I hope many of my readers will take the time to watch Ohlala Couple (Korean drama.)  This drama is about a couple in their mid 40s facing a crisis where the husband is having an affair outside after 12 years of marriage and the wife is not appreciated for being a homemaker. Then something happens after their divorce.

This may be another Korean drama to some critic but watch the show before you comment.  I find most Korean drama are somewhat related to what is happening in our lives and situation in Malaysia, though most of their series are taken from Manga (Japanese Comic.)  Beside the handsome and pretty faces on the screen there is the music that is worth a thousand smiles.

I have given up hope on our local artiste after Sudirman passed away. Our movies and drama died along side with P. Ramlee and Sudirman.  That is the sad truth about our local artiste.  People like Yuna and Shila were very brave to venture outside this country to seek success.  Had these two remain in the local scene they too would have become some VVIP second, third or fourth wife and that would be their deathbed.  I am no fan of that Siti girl who is not worth a salt compare to Yuna.  

Again I have gone off track on Ohlala Couple.  All couples go through crisis in their marriage.  There is no such thing as happy marriage.  There is the money, infidelity, tidak apa attitude and non communication that happen in all marriages.

I like what Rain (Korean artiste) said in one of his interview regarding marriage. “I will show off my partner and be in communication with her at all times.”  

Many marriages failed because there is the failure of communication.  Many couples do not trust each other to talk.  Talking is not ‘what’s there to eat or iron my shirt or take out the rubbish or the tap is leaking or your son wants RM50 for books or go buy chicken from the market etc…………..Talking is much more than that.  When was the last time your partner hold your hand, talk to you in the most intimate way, look into your eyes to show understanding and concern.

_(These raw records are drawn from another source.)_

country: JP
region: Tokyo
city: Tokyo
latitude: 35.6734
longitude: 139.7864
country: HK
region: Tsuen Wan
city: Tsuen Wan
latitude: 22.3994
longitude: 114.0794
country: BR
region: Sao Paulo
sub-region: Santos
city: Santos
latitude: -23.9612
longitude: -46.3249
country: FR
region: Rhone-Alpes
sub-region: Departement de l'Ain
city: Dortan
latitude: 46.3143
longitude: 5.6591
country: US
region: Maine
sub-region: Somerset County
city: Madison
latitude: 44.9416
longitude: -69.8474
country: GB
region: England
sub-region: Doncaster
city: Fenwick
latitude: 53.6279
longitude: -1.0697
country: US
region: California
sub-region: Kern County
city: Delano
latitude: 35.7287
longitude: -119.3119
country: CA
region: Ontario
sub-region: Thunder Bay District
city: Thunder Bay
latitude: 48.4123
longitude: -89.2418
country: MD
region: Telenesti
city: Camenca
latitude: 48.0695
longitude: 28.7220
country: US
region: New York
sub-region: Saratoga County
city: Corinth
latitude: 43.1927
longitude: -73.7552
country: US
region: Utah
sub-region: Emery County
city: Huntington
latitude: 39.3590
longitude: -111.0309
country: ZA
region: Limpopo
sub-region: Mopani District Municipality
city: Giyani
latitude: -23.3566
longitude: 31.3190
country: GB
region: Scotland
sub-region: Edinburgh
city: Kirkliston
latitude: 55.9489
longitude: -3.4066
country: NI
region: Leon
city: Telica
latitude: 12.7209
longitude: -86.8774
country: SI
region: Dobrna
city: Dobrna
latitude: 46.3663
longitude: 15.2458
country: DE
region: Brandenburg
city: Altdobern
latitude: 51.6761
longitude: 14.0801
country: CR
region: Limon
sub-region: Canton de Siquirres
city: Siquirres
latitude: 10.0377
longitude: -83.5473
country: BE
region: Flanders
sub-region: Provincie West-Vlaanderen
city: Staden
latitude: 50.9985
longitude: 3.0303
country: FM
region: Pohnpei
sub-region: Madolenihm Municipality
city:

I am not talking about just before having sex. Everything is taken for granted or normal after marriage.  That is so sad. 

Then they are some who do not deserve to get marry.  These are the ones who hide their marriage, abuse their spouse mentally and physically, commit incest, demand for open marriage and those who screw and get screw outside.  Good examples are UMNO and MCA leaders and their children.

I was asked to help a woman who married a VVIP son.  This woman had tried to commit suicide several times after giving birth.  According to source the mother-in-law does not want the public to know about the marriage.  The reason was PRIVACY, since the father-in-law is a billionaire and once a Minister.  Funny though this mother-in-law always seek publicity and even splash millions in donation for attention local and abroad.  It is common knowledge that if one needs money just approach her and bingo you will get your CASH or sponsorship.
According to source, the husband mentally and physically abuses her in close doors and is often seen outside with this and that artiste.  Money is not the issue here as she gets to spend millions because of the child she bore. Today she looks more like a grandmother than her age.  And she had only been married for five years. The husband is the only son so that explain his attitude and behaviour.  The woman married for money and position, so there is no solution to her problem, unless she succeeds in her suicide. Then you will know who I am talking about.

To keep a house in peace is simple but not many people realize that.  I call it the 48 hours dateline.

  1. Repair all leakage and damage.
  2. Change light bulb.
  3. Have a family meal together.
  4. Pretend to listen.
  5. Mark your diary for events.
  6. Write down what has to be done.

All this can be achieved if you just sit down for a meal and spent a couple of minute to do the odd jobs around the house.  Is it so difficult to spare one hour from that 48 hours to maintain peace?

I know of families whose only meal together is on their mother/grandmother’s birthday.  And that is only once a year.  What happens when the old lady passes away?